• What needs to be done
Go through the data below and gather each line containing "down".

• Material supplied
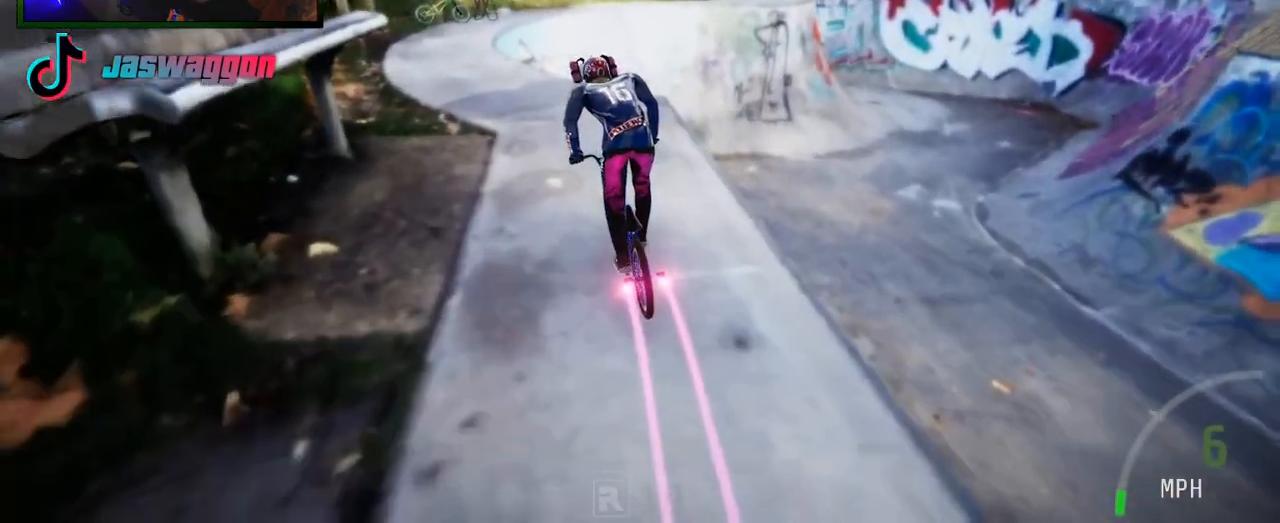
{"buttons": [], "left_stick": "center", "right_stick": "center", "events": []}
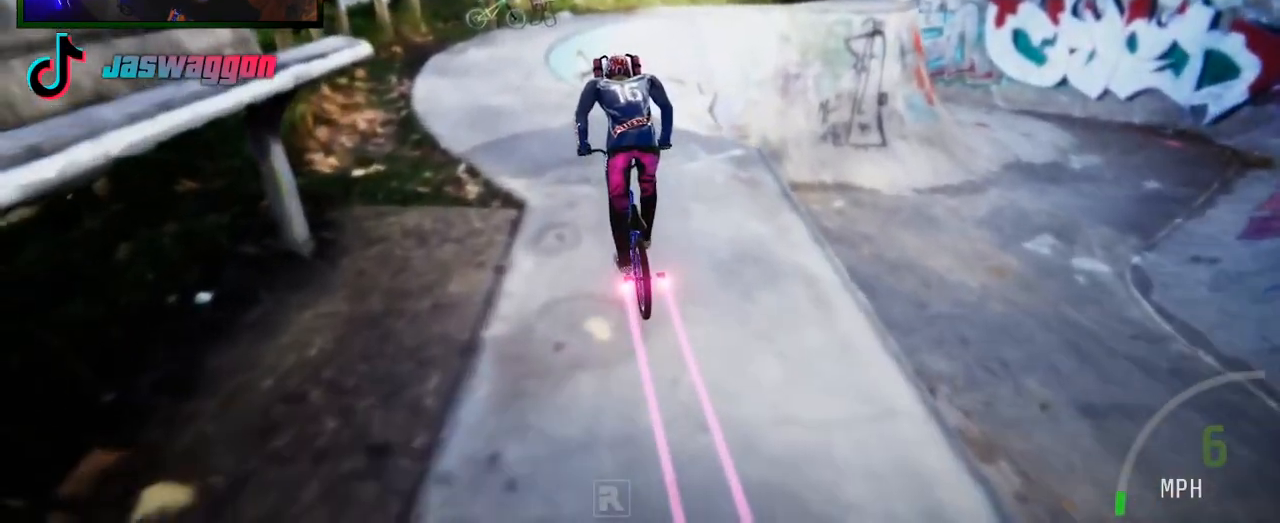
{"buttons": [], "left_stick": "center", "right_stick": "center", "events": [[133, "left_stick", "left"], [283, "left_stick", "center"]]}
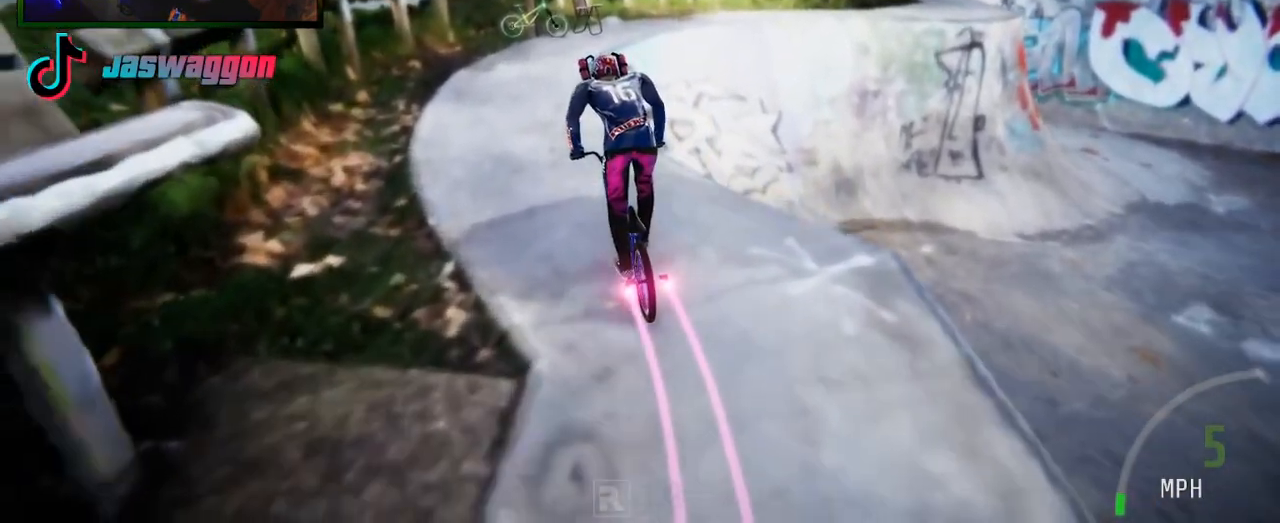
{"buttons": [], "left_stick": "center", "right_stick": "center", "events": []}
--
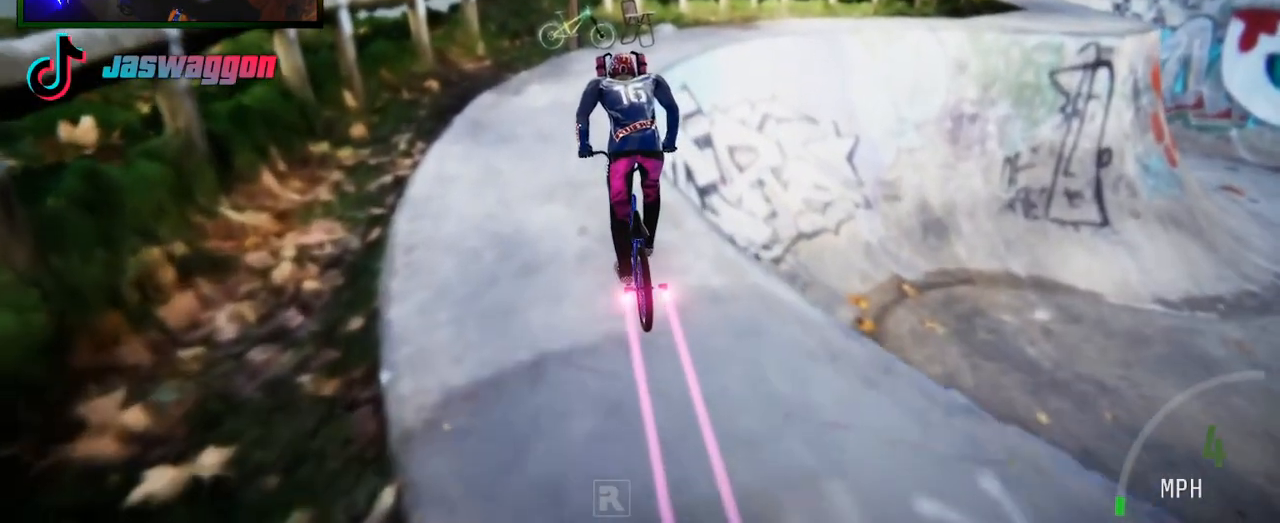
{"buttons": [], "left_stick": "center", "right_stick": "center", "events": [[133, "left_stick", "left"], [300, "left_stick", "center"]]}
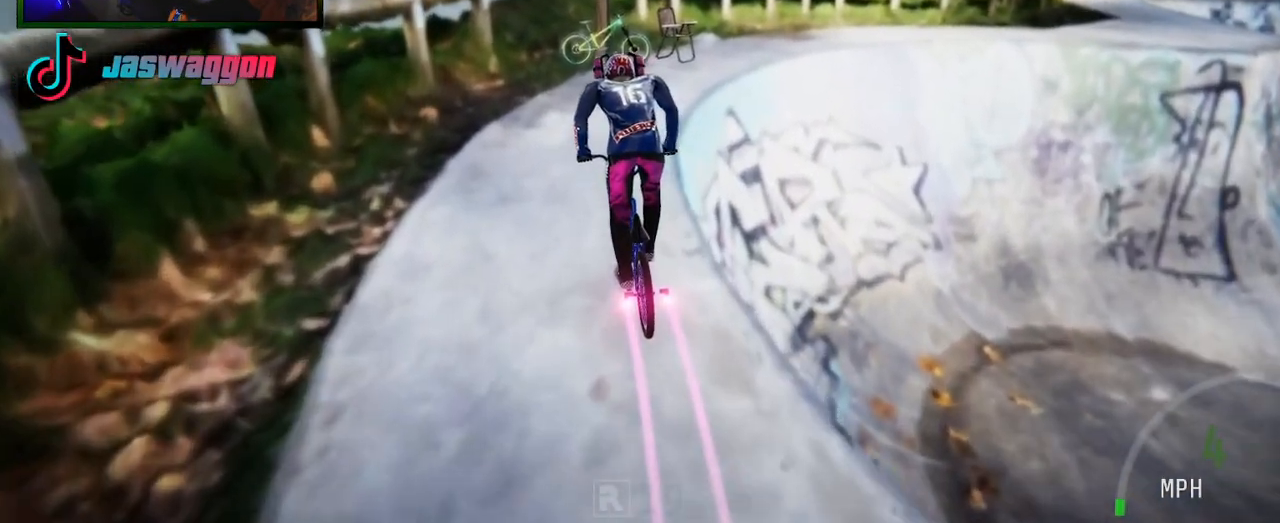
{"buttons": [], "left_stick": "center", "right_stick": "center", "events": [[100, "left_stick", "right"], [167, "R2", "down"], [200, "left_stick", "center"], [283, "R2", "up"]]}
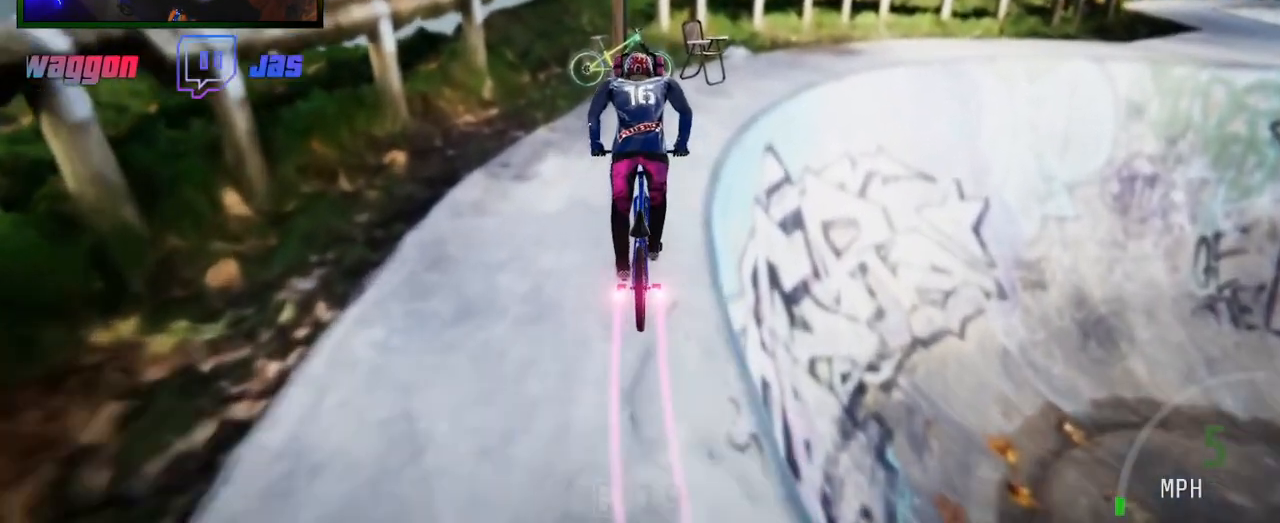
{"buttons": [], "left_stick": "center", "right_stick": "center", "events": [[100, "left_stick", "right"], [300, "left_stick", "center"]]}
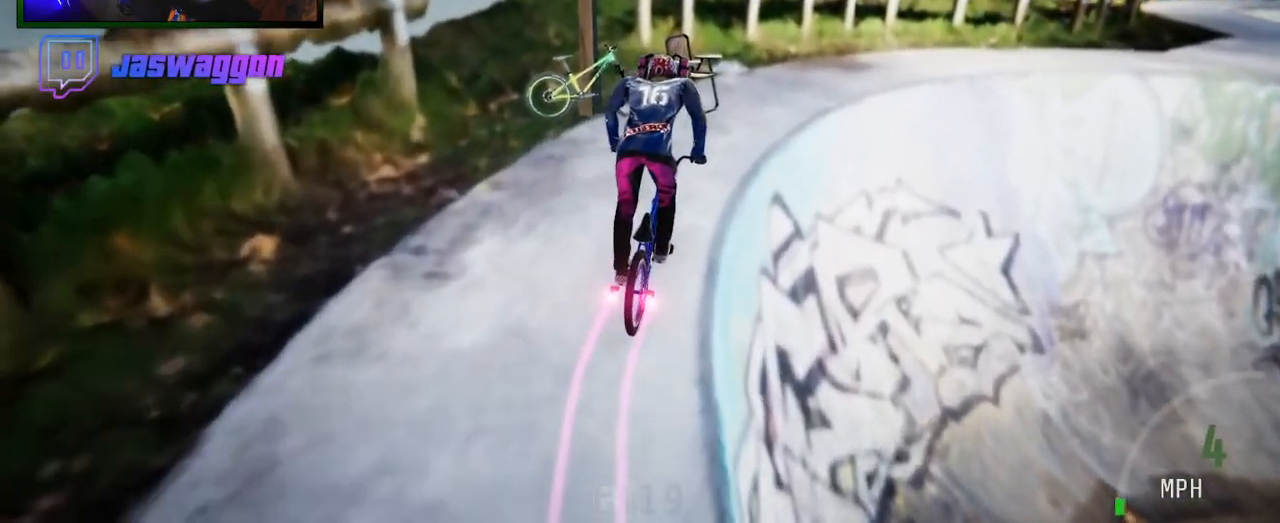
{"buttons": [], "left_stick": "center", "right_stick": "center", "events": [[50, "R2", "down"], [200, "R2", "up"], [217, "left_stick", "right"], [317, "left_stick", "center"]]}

• Your response
{"buttons": [], "left_stick": "center", "right_stick": "center", "events": [[100, "left_stick", "right"], [167, "R2", "down"], [200, "left_stick", "center"], [283, "R2", "up"]]}
{"buttons": [], "left_stick": "center", "right_stick": "center", "events": [[50, "R2", "down"], [200, "R2", "up"], [217, "left_stick", "right"], [317, "left_stick", "center"]]}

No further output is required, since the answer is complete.